6% raises a year and now only 5%?

5% is a good raise every year, when a lot were getting laid off y'all were getting raises.

How much of that was COLA and how much was Merit? COLA is normally 3%.


----------



## Clipper1

I bet the union dues will also go up and take a significant portion of that raise. Unions are a business.


----------



## DesertMedic66

Fish said:


> Dang,
> 
> 6% raises a year and now only 5%?
> 
> 5% is a good raise every year, when a lot were getting laid off y'all were getting raises.
> 
> How much of that was COLA and how much was Merit? COLA is normally 3%.



We get a COLA raise and then 6 months later a merit raise. That's one of the beautiful things about working for a very big and very stable company.


----------



## Fish

DesertEMT66 said:


> We get a COLA raise and then 6 months later a merit raise. That's one of the beautiful things about working for a very big and very stable company.



I just have a hard time seeing the side of the personnel or even the need for a Union when you are getting such good and regular raises.


----------



## exodus

Fish said:


> I just have a hard time seeing the side of the personnel or even the need for a Union when you are getting such good and regular raises.



We are not a union, and will never be a union.


----------



## DesertMedic66

exodus said:


> We are not a union, and will never be a union.



This. We voted on going to a union 3-4 years ago. 97% of employees said no. 

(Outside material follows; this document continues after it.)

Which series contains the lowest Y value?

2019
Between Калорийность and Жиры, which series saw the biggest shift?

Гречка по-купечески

We have amazing management, standard pay with raises, decent equipment. There is no reason for us to go union. I mean heck in the 2 years I have been there the only people we have fired got DUIs.


----------



## Fish

exodus said:


> We are not a union, and will never be a union.

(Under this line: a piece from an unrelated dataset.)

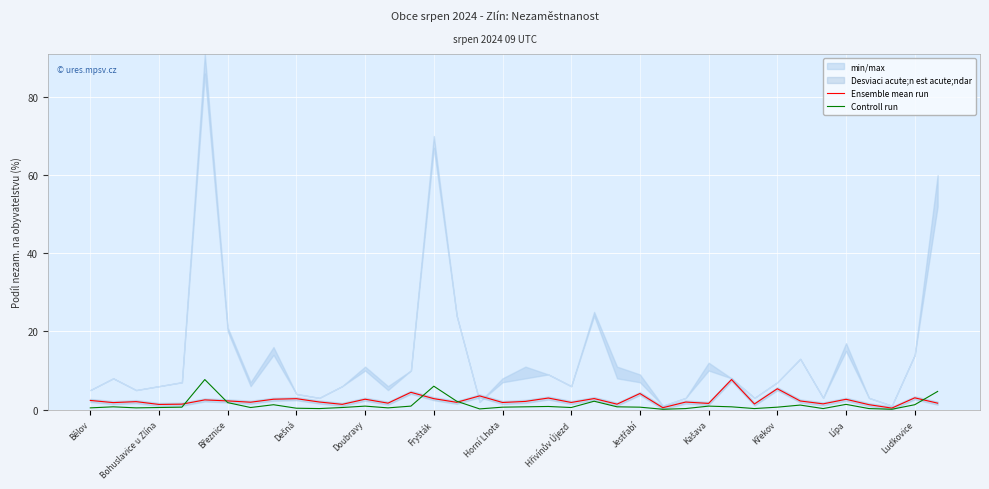

What is the minimum value shown in the chart?

0.1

I guess I misread somewhere, I thought it said in the article you were union


----------



## exodus

Fish said:


> I guess I misread somewhere, I thought it said in the article you were union



Us (palm springs) and Hemet are the last two divisions out her not union.


----------



## TRSpeed

DesertEMT66 said:


> We get a COLA raise and then 6 months later a merit raise. That's one of the beautiful things about working for a very big and very stable company.



With that is such huge BS. I NEVER got my raise and we were union. They said because I did was hired in a certain month. And now we don't have  a union just a mess and fights about who is going to take over now.


----------



## DesertMedic66

TRSpeed said:


> With that is such huge BS. I NEVER got my raise and we were union. They said because I did was hired in a certain month. And now we don't have  a union just a mess and fights about who is going to take over now.



That's riverside division for you


----------